** Opening DOCUMENT SEGMENT block **

Shown above: Flow chart for this activity.
Last week, with the help of @baberpervez2, I found several compromised sites leading to these fake AV pages and other unwanted destinations. They all had the same characteristics, and I documented how these compromised sites could be found through Google (link). However, that particular campaign isn't the only one pushing fake AV pages. I've run across at least one other campaign, which I've documented in this diary.
Details
Below is an example of a fake AV page as seen on a Windows host using Google Chrome. When I used Internet Explorer, I could not close the popup notifications (they just reappeared), and the browser window would not close unless I killed the process using Task Manager. This is a social engineering scheme to trick people into calling a fake tech support phone number. Once you call the number, a fake support technician will walk you through several steps to supposedly fix your computer. Eventually, you'll be asked for a credit card number to pay for this service.
Shown above: Example of a fake AV page as seen in Google Chrome.

** Closing DOCUMENT SEGMENT block **

CHECK YOUR UNDERSTANDING.
**A.** Reproduce the portion of the fake AV write-up that opens with the words containing "Last week, with" and closes with "in this diary.".
**B.** Report every line of the records that contains the string "Aggravated", matching case exactly.

** Opening STUDY MATERIAL block **

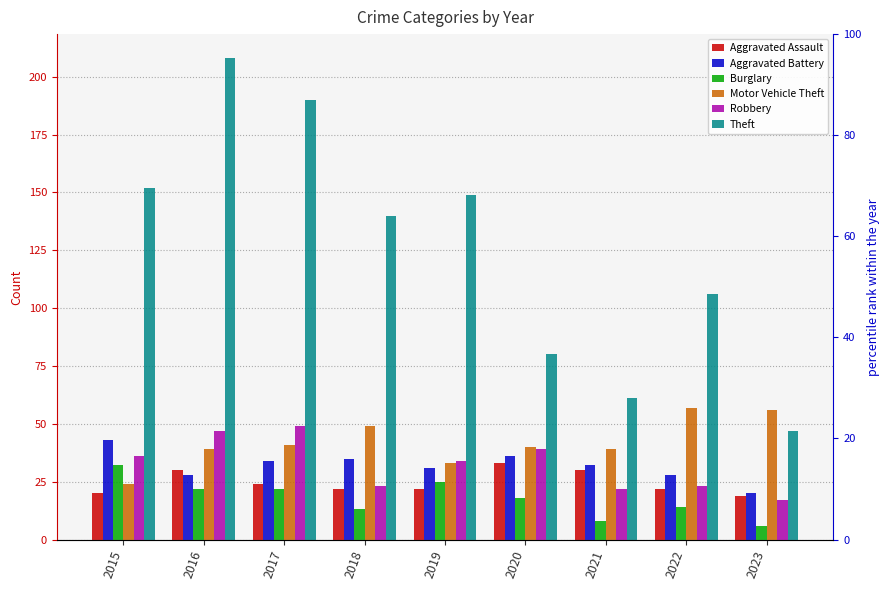

Reading left to right, what are all the values shown in this chart?

Aggravated Assault: 2015=20	2016=30	2017=24	2018=22	2019=22	2020=33	2021=30	2022=22	2023=19
Aggravated Battery: 2015=43	2016=28	2017=34	2018=35	2019=31	2020=36	2021=32	2022=28	2023=20
Burglary: 2015=32	2016=22	2017=22	2018=13	2019=25	2020=18	2021=8	2022=14	2023=6
Motor Vehicle Theft: 2015=24	2016=39	2017=41	2018=49	2019=33	2020=40	2021=39	2022=57	2023=56
Robbery: 2015=36	2016=47	2017=49	2018=23	2019=34	2020=39	2021=22	2022=23	2023=17
Theft: 2015=152	2016=208	2017=190	2018=140	2019=149	2020=80	2021=61	2022=106	2023=47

** Closing STUDY MATERIAL block **

ANSWERS BELOW.
**A.**
Last week, with the help of @baberpervez2, I found several compromised sites leading to these fake AV pages and other unwanted destinations. They all had the same characteristics, and I documented how these compromised sites could be found through Google (link). However, that particular campaign isn't the only one pushing fake AV pages. I've run across at least one other campaign, which I've documented in this diary.

**B.**
Aggravated Assault: 2015=20	2016=30	2017=24	2018=22	2019=22	2020=33	2021=30	2022=22	2023=19
Aggravated Battery: 2015=43	2016=28	2017=34	2018=35	2019=31	2020=36	2021=32	2022=28	2023=20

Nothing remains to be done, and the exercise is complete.